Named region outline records
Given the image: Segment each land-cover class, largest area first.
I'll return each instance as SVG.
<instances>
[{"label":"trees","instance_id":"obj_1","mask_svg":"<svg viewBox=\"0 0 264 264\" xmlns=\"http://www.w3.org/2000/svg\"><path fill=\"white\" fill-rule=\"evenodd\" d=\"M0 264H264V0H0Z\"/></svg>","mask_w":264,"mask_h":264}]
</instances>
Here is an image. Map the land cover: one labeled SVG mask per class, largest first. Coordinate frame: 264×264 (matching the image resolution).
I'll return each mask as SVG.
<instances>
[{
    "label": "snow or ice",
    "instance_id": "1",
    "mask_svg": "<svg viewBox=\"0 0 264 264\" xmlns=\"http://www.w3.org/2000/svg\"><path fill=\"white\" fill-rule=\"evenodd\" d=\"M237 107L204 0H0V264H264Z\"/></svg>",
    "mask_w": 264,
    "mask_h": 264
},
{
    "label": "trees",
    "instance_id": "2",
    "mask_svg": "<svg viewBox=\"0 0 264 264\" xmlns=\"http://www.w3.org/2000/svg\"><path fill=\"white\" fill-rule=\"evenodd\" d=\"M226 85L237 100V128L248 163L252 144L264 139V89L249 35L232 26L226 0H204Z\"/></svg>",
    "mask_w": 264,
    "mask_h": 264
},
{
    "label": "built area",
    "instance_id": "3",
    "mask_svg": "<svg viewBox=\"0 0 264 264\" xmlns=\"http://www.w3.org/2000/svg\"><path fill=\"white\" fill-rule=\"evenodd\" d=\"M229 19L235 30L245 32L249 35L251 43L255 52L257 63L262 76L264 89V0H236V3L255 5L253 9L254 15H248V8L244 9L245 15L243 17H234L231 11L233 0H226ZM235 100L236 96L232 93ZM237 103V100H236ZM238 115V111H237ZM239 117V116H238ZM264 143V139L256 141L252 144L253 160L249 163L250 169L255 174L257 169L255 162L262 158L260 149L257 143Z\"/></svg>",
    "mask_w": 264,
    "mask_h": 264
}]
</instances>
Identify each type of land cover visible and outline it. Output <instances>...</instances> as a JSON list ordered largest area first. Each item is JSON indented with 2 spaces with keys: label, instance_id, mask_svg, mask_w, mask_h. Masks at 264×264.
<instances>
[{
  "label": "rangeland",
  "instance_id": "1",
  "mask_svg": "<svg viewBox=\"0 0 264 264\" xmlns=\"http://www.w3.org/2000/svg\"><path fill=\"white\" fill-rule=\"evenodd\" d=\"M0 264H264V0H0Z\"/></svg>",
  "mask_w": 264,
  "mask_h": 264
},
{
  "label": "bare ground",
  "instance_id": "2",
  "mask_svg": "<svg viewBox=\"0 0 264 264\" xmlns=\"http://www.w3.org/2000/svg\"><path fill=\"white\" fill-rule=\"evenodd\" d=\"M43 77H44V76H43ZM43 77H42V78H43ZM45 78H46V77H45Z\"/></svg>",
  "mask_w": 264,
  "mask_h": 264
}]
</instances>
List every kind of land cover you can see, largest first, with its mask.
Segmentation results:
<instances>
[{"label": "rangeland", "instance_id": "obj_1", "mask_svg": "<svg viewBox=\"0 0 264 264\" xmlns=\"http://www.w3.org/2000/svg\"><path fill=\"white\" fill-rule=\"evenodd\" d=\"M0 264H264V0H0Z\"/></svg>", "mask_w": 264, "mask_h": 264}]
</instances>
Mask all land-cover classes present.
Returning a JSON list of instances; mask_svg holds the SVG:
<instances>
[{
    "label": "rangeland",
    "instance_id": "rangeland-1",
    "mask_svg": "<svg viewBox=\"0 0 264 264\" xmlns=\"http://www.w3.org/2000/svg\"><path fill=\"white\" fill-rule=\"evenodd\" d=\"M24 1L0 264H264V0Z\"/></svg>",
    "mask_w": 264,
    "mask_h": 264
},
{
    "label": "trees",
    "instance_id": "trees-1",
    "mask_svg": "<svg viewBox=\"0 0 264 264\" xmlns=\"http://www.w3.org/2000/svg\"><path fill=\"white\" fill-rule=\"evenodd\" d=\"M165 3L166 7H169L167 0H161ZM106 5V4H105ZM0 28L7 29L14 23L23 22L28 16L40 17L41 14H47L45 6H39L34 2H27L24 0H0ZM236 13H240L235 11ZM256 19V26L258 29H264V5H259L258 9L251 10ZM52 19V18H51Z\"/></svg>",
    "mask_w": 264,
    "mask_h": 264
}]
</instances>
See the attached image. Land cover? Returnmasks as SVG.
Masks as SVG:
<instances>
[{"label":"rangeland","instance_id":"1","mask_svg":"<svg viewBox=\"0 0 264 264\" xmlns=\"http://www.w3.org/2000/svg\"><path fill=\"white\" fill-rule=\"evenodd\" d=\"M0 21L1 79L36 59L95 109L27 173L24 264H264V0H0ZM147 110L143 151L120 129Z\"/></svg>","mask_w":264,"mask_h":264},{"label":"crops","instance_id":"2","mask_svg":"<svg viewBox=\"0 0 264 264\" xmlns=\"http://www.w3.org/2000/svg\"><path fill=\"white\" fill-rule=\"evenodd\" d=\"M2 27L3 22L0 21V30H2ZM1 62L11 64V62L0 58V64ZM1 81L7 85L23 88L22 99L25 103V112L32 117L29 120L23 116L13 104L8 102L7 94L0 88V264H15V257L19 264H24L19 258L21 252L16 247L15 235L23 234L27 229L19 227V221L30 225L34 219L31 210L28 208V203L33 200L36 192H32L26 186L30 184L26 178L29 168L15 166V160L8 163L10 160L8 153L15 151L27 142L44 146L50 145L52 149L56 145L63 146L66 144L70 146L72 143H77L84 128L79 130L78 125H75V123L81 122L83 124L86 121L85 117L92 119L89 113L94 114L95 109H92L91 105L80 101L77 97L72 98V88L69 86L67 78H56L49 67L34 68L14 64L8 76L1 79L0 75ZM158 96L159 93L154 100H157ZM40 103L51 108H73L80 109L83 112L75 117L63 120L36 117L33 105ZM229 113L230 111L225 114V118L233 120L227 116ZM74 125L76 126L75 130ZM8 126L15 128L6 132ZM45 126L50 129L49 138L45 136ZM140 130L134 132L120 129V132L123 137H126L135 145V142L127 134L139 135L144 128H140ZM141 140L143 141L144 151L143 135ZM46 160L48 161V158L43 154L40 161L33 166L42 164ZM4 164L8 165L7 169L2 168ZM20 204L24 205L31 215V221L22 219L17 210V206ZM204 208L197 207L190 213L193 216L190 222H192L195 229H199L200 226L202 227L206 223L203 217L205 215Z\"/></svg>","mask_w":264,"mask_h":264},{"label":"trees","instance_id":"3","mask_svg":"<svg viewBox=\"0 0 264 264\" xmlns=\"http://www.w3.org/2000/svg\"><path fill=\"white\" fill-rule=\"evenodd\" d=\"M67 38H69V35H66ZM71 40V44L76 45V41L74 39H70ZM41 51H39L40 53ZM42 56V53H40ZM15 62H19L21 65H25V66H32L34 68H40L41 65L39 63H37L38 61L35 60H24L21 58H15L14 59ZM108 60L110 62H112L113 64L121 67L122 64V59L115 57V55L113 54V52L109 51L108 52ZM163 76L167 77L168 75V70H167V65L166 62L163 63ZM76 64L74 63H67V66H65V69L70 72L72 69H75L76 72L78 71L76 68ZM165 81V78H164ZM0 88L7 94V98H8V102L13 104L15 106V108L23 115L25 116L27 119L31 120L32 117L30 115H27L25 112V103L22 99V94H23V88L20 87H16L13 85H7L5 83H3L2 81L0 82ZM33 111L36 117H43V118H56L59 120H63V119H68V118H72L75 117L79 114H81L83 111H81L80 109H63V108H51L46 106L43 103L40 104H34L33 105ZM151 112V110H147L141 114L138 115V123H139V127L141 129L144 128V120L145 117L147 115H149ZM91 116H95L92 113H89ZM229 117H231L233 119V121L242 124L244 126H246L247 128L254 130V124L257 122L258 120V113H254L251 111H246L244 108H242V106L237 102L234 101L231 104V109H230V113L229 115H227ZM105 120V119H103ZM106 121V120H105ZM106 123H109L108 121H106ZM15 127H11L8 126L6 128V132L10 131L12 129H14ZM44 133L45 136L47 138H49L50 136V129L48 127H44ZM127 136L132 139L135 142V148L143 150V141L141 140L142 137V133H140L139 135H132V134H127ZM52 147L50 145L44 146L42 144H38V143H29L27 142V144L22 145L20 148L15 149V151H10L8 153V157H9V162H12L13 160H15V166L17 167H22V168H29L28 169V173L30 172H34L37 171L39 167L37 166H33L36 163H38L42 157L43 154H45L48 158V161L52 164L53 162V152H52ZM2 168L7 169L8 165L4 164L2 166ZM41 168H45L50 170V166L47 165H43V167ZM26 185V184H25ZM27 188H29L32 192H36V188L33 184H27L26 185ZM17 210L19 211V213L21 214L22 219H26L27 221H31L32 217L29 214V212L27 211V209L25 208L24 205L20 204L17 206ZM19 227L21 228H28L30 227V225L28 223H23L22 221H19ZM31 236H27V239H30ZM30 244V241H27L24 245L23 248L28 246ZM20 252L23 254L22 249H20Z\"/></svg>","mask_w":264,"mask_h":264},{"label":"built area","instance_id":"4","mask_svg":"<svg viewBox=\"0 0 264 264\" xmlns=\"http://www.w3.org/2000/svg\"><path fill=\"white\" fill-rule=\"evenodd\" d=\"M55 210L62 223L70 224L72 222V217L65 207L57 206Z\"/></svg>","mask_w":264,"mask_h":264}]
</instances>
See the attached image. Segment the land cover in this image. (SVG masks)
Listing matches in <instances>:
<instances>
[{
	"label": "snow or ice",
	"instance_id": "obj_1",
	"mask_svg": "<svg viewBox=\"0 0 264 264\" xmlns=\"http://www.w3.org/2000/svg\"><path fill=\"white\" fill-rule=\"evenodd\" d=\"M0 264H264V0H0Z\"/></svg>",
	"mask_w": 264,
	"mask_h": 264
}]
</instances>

- _What the task asks_
How many lines in the material contain the string "attached"? Letter case must match, and the answer is the number alone.

- _Problem solution_
2